Originally native to southeastern Europe, feverfew is now widespread throughout Europe, North America and Australia. Feverfew products usually consist of the dried feverfew leaves, but all parts of the plant that grow above ground may also be used for medicinal purposes. Supplements are available fresh, freeze-dried, or dried and can be found in capsule, tablet or liquid extract form.
Features & Benefits
- Used to treat headaches and migraines
- Migraine-relieving activity is believed to be due to parthenolide, an active compound that helps relieve smooth muscle spasms and prevent the constriction of blood vessels in the brain.

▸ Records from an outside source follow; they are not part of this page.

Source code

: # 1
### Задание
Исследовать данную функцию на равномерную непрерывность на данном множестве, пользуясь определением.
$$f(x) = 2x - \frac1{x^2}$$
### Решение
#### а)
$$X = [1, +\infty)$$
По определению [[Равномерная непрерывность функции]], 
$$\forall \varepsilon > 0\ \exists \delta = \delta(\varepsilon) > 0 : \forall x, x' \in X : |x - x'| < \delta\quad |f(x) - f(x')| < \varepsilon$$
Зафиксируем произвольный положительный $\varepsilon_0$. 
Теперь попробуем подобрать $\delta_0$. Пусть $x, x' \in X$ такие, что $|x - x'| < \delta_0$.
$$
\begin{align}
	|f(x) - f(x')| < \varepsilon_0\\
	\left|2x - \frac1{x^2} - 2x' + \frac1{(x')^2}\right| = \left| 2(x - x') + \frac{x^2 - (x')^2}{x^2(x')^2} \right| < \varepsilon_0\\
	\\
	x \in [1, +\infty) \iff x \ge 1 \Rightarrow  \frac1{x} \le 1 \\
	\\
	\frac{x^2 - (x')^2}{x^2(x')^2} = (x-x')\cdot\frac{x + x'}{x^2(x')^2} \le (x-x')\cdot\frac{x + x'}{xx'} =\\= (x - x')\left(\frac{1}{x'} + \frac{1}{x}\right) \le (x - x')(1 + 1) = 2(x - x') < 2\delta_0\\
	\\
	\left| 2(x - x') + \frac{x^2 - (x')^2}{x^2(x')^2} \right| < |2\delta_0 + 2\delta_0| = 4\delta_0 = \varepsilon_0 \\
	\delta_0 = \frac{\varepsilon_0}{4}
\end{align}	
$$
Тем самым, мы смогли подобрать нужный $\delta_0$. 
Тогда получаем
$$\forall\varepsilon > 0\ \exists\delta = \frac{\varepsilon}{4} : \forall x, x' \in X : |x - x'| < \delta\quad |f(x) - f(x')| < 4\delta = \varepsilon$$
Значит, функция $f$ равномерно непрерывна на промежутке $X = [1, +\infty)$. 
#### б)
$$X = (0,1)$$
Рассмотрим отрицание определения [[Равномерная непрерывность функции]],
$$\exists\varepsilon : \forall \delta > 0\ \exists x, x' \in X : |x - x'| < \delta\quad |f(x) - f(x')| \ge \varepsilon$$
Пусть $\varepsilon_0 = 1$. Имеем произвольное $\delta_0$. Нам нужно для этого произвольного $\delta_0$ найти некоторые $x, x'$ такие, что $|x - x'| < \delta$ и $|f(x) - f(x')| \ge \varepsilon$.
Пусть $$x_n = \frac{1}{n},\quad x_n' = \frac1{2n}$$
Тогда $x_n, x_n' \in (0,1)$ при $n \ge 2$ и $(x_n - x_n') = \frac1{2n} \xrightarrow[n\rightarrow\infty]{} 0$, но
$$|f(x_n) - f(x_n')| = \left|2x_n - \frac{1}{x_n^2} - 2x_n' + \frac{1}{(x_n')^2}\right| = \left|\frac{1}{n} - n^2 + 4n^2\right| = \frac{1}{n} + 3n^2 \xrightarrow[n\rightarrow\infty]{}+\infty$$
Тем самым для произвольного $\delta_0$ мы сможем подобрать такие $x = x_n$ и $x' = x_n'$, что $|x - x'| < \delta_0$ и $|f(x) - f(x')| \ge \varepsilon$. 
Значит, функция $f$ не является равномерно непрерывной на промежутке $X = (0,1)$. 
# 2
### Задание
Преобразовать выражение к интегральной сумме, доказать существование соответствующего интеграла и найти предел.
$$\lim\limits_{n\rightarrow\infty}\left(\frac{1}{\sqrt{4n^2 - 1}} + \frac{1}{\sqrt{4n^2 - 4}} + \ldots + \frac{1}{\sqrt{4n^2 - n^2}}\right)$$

- Feverfew has also been used successfully for rheumatoid arthritis
Suggestions & Precautions
- Individuals allergic to ragweed, chrysanthemums, marigolds and other members of the Compositae family may have a cross-sensitivity to feverfew
- Side effects can include minor gastrointestinal distress with supplement use and canker sores, swelling and irritation of the lips and tongue, and loss of taste with tea use or chewing of leaves.
- Should never be used by those who are pregnant as it can cause uterine contractions and can increase risk of miscarriage or premature delivery.
- Feverfew may inhibit the activity of platelets so individuals taking blood-thinning medications (such as aspirin or warfarin) should consult a health care professional before use.